这下,就连一向以严肃闻名的将军都忍不住笑出声来了。

 

小巷那头远远的传来了马蹄声。不大一会儿,一乘马车就慢悠悠的朝他们行了过来。将军看到那车夫带着顶破斗笠,鼻梁脸颊都冻得通红,拽住缰绳的手上还长着个大冻疮。那马儿不通人性,停下脚步时呼哧一声打了个响鼻,登时一大股白色的气花花就照着妄尘的头发喷了过去,唾沫星子带着股浓浓的马骚味儿全溅到了那条做工精良的斗篷上。妄尘本就爱干净,这会儿更是嫌弃得不行,上了马车后不顾将军的阻拦直接了当的就把那斗篷脱了扔到将军怀里,说什么也不愿意再穿。

将军无奈得很,他当年镇守北疆时,那儿吹的风可是跟刀斧似的,刮在脸上别提有多痛。现在他从那要人命的官场逃了出来、得了清闲在南边呆着,凭借多年练下来的体格,出门溜达往往只要披上一件厚些的棉布衣裳凑合就行。故此时此刻,将军身上竟也没什么能御寒的东西好让给妄尘穿的了,他犹豫着,看妄尘面上挂的那副厌恶至极的表情,只好掀开门帘吩咐车夫快些赶车回北阁去。

马车小且旧,连个暖手的汤婆子都没有,偏偏酒醉后的人是最觉得冷的。妄尘搓着青白的指尖往上面哈一口气,瞅着将军把那被他嫌弃了的斗篷叠好了放在一边:“雲觞、雲觞……你坐近些,我与你继续说。”他唤,对将军扯出个及其好看的笑容来。将军听他念得那两句名字只觉得哭笑不得,但自己先前也确实被勾起了好奇心,便乖乖的凑了过去,摆出一副洗耳恭听的样子。

“唔……我刚刚说到哪儿了?”脑袋有点发懵。妄尘甩甩头,抬手将鬓发撩到耳后去。将军顺着他的话回想,闯入脑海的却是妄尘说的“小花妹妹”四字,便兀自又笑了几声:“你说到神通广大的柒夜柒公子。”他提醒妄尘道。

“嗯,对。神通广大的柒夜柒公子,不但连心外無物的身份都查不出来,还被他给吃得死死地。”

“吃得死死的?”

“对。”

“何谓吃得死死的?”

“因为心外無物行踪不定嘛。只有他找别人,没有别人找他的份儿。”妄尘想了一会儿“当年时兴的是百戏中口技一活儿,与易言那套讲古技艺相差不大,只是需要些许旁门左道上的技巧而已。公子说心外無物是个口技行家,正巧能教他点东西。”

“……”

将军皱着眉头,不得其意。

 

马车在转弯时行了个趔趄。
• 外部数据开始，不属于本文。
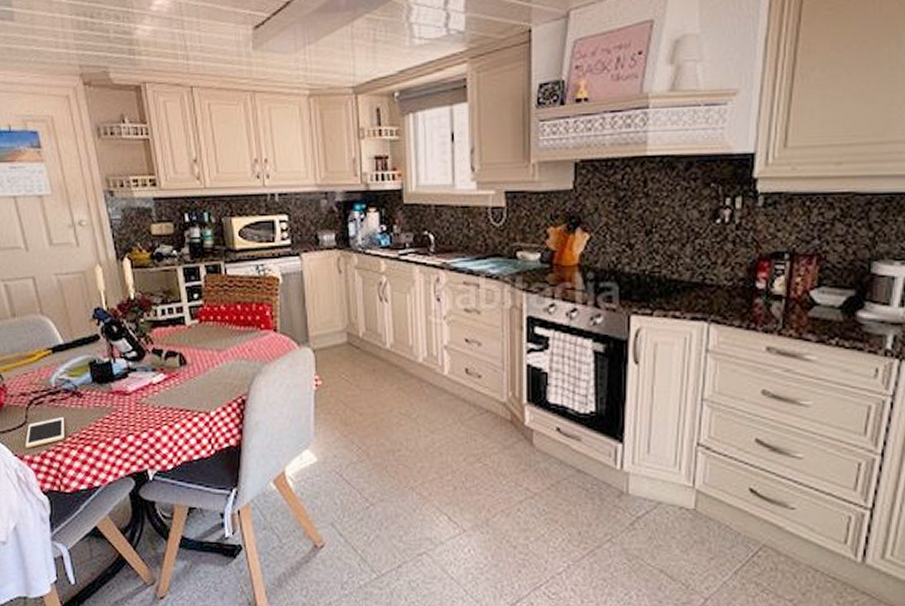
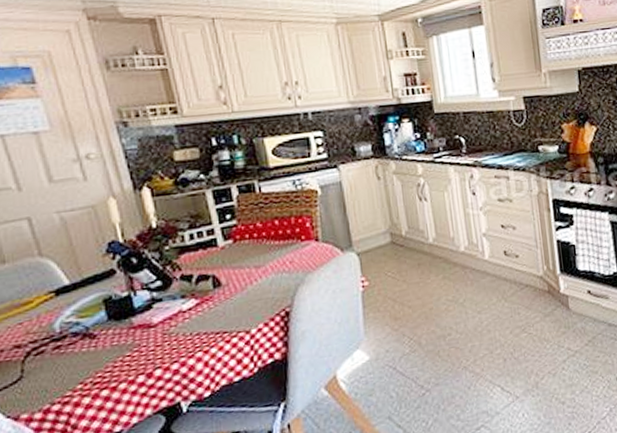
cell phone: present [26,417,65,448] -> none [22,364,74,406]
妄尘没扶稳,差点给颠下了凳子去。他按着身下的凳子挪了挪位置,望着仍在思索的将军叹了口气:“雲觞啊……”他低声唤着,再开口时语气中已含了几分怅然之意“若是有这么一人,思之切切而寻之不得,动了心思他便离开,淡了念头他便回来,如此辗转。到最后……你会怎么对待那人?”

将军毫不犹豫的答道:“若有此事,某就在他现身时留住他,再也不让他有离开某的机会。”

果然是军人习性,心思耿直,做不得假。妄尘意味深长的点点头,他问的这个问题并非偶然,只是想到柒夜与心外無物曾经的做派,心里头便替当年那不识趣儿的柒公子惋惜起来。这种心情无从而起,说它莫名其妙却也不合适。究其原因,恐怕也只有无缘二字可以解了。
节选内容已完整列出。